Krylov Subspace Methods for Regularized Models in Acoustic Temperature Reconstruction From Simulated and Real Measurements

In a microwave heating system, there is usually an anomaly like thermal runaway or local overheating due to the propagation characteristics of electromagnetic waves during the heating process. The anomalous situation can be coped with by analyzing the temperature information obtained from acoustic travel time tomography. The aim of the research is to investigate the possibility of applying the acoustic approach to microwave heating. When applying acoustic tomography, an ill-conditioned least-squares problem is formulated, and the problem is hard to solve for super bad condition numbers of the coefficient matrices.

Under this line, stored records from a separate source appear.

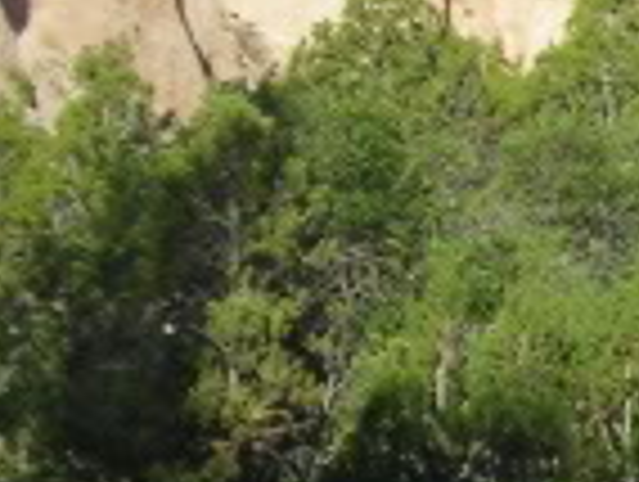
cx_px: 1364
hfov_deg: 8.6
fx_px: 3957
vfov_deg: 7.0
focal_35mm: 214
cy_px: 387
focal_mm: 6.3
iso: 50
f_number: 6.4
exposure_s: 1/133
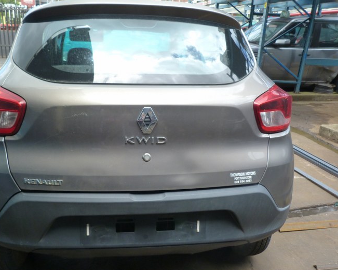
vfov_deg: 48.5
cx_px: 142
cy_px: 143
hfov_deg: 58.5
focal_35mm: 30
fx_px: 300
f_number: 3.2
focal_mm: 4.5
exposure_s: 1/100
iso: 125
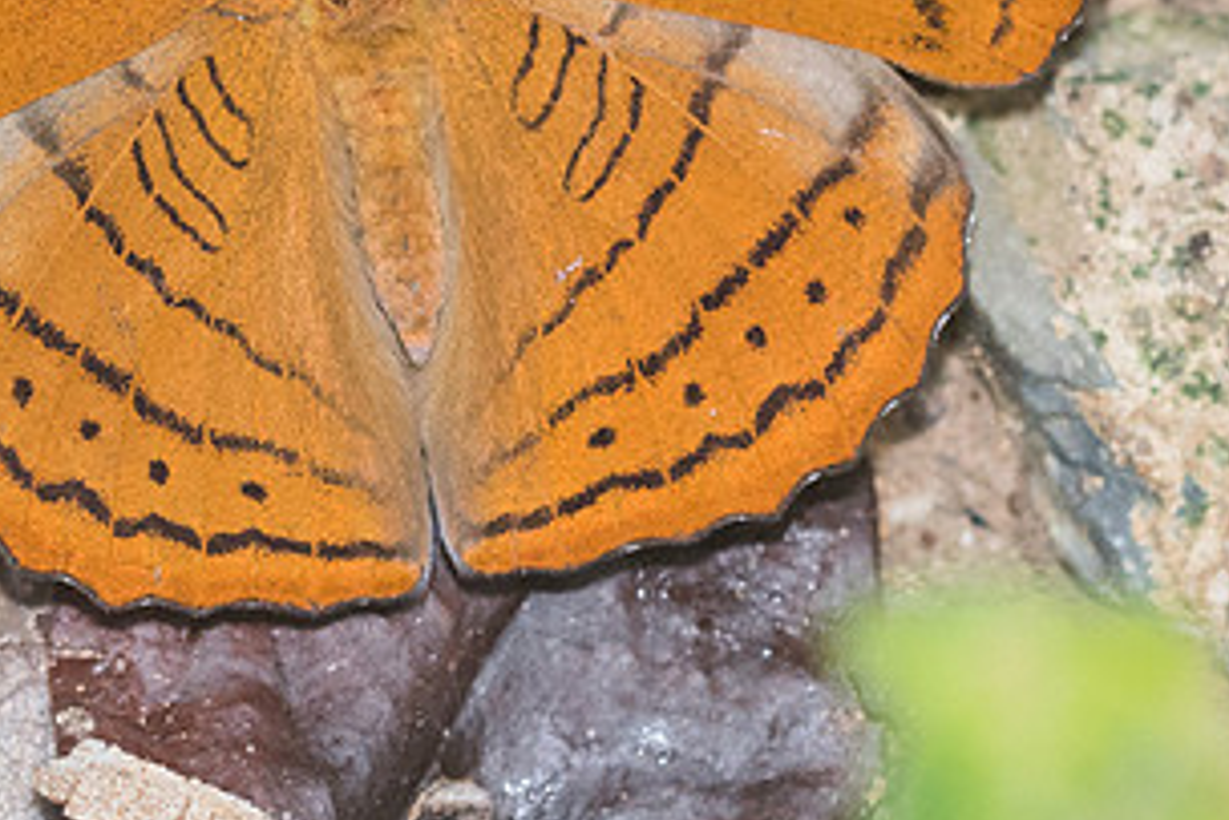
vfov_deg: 1.7
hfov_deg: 2.5
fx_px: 27767
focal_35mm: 813
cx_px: 431
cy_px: 209
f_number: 5.6
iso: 800
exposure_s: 1/250
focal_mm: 150
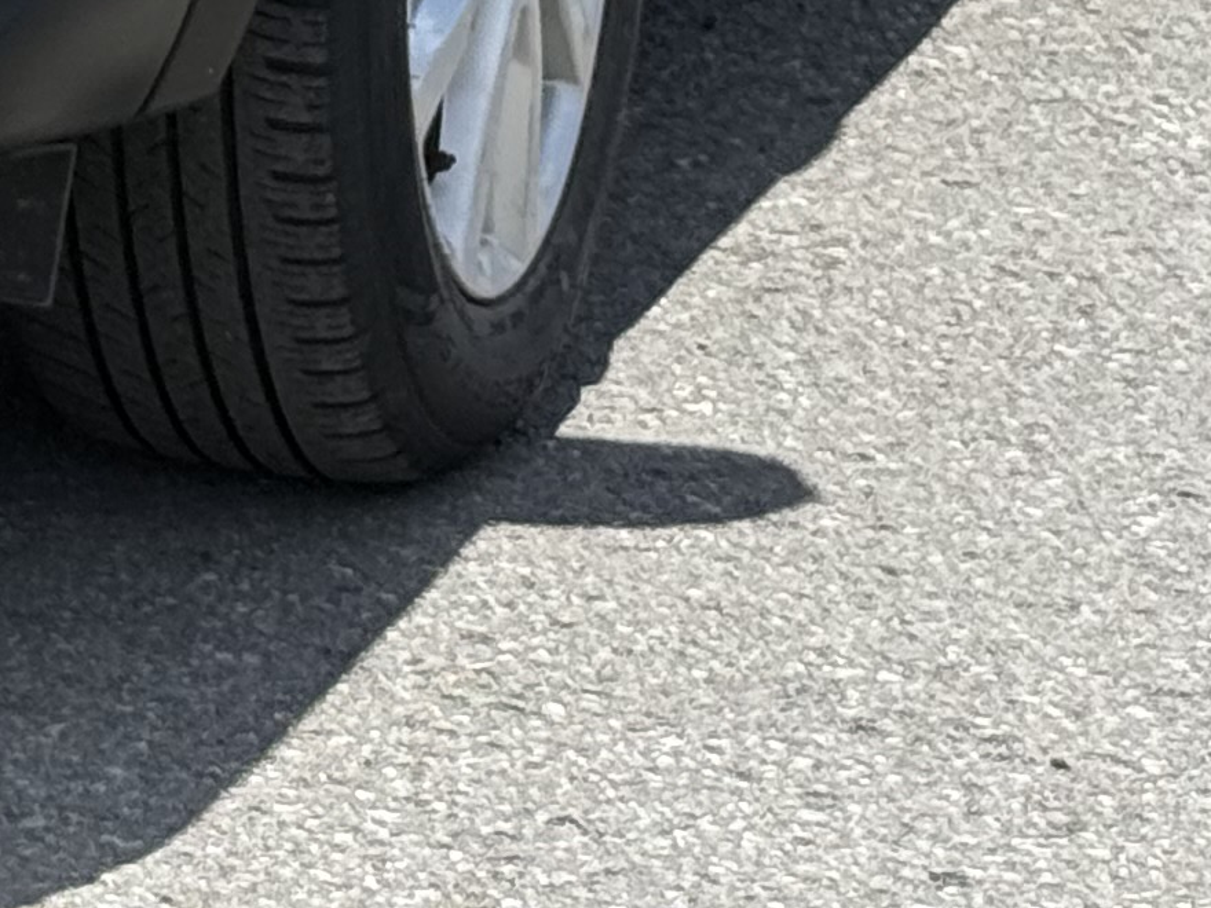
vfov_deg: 6.5
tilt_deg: -4.4
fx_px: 7696
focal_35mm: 220
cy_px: -1167
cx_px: -870
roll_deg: -0.5
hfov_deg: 8.7
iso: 80
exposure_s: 1/6024
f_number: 1.78
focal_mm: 6.76
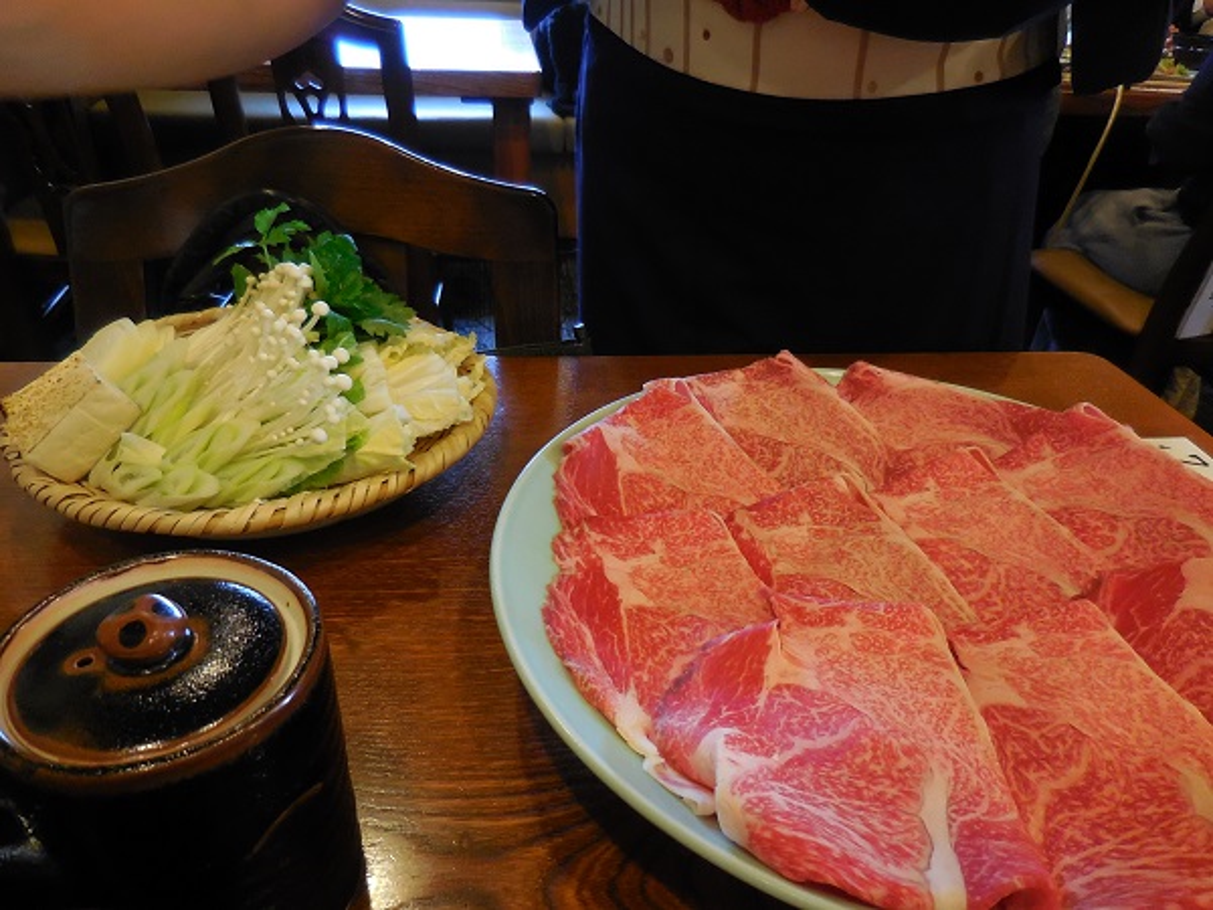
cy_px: 455
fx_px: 876
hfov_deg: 69.4
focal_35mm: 25
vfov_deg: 54.9
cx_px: 606
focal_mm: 4.5
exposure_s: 1/25
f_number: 3.3
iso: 400
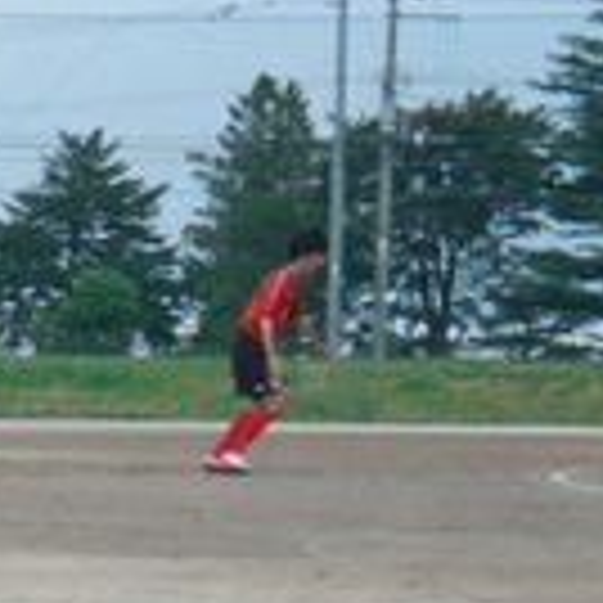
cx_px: -243
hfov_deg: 5.5
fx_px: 6247
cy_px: 439
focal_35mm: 317
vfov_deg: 5.5
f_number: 5.9
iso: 64
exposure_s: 1/250
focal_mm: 18.9
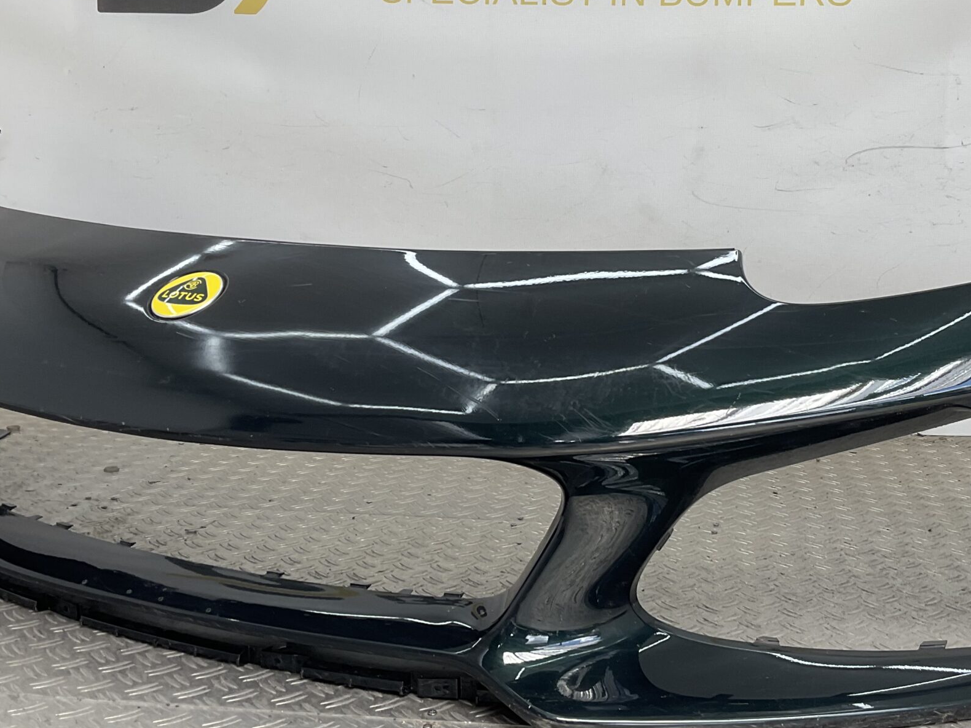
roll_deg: -2.3
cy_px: 316
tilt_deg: -8.0
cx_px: 579
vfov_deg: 30.8
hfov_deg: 40.3
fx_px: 1318
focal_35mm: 47
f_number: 1.8
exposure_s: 1/167
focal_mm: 3
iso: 16
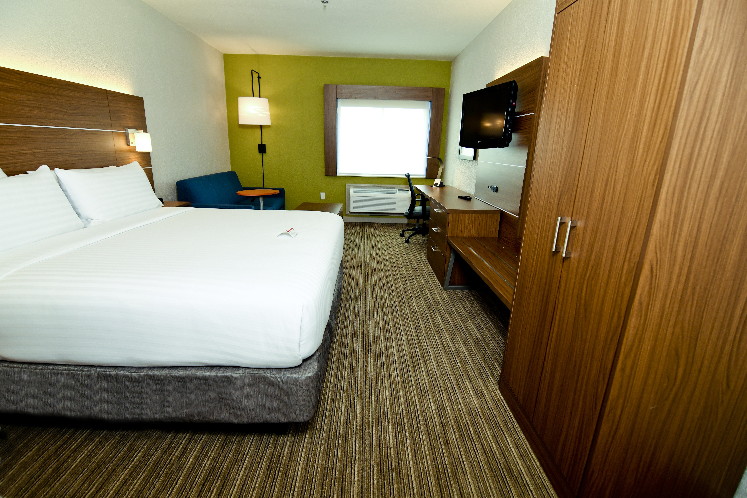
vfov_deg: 72.1
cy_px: 249
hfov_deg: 95.0
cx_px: 374
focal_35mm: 16
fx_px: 342
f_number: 4.5
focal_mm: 11
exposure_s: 1/200
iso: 500
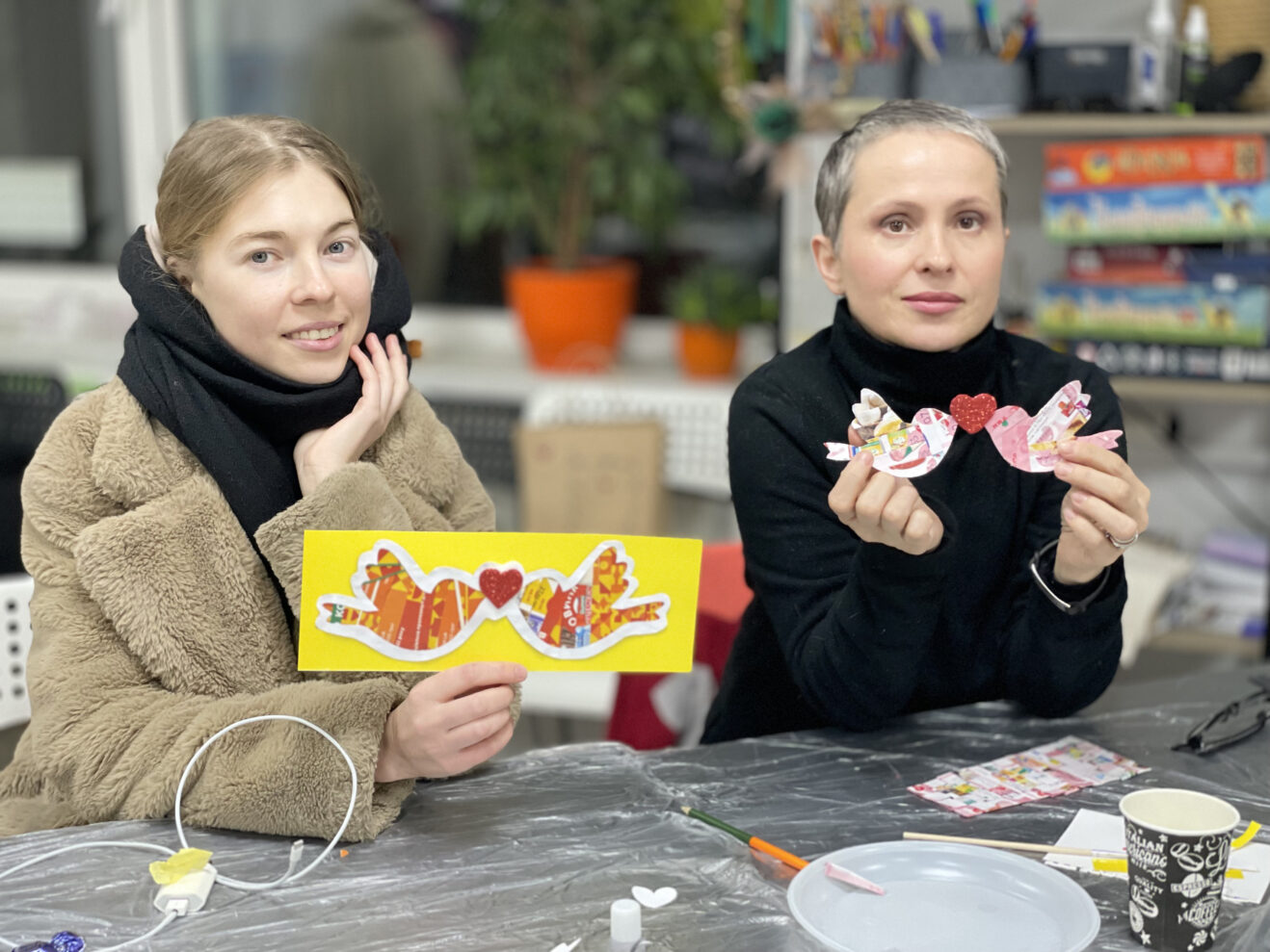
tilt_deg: -11.9
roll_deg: +0.0
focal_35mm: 52
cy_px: 476
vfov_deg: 28.0
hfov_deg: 36.8
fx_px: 1908
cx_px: 635
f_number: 2
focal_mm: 6
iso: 250
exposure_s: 1/100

In computational mathematics, researchers make a lot of effort in developing Krylov subspace methods to solve ill-conditioned problems. Some existing methods show slow convergence for practical applications, which motivates us to improve one Krylov subspace method based on real cases. Our method can be treated as an application of heavy ball minimal residual (HBMR) method to regularized least-squares problems. Based on the data collected from a measurement platform that simulates the internal circumstance of the heating system, our method is compared with certain classical Krylov subspace methods from aspects of convergence rate, reconstruction accuracy, and anti-interference capacity. Numerical experiments demonstrate a significant improvement in convergence rate on our method for regularized ill-conditioned problems. In addition, we display how to select an optimal kernel function. Details of choosing the optimal parameter are shown as well.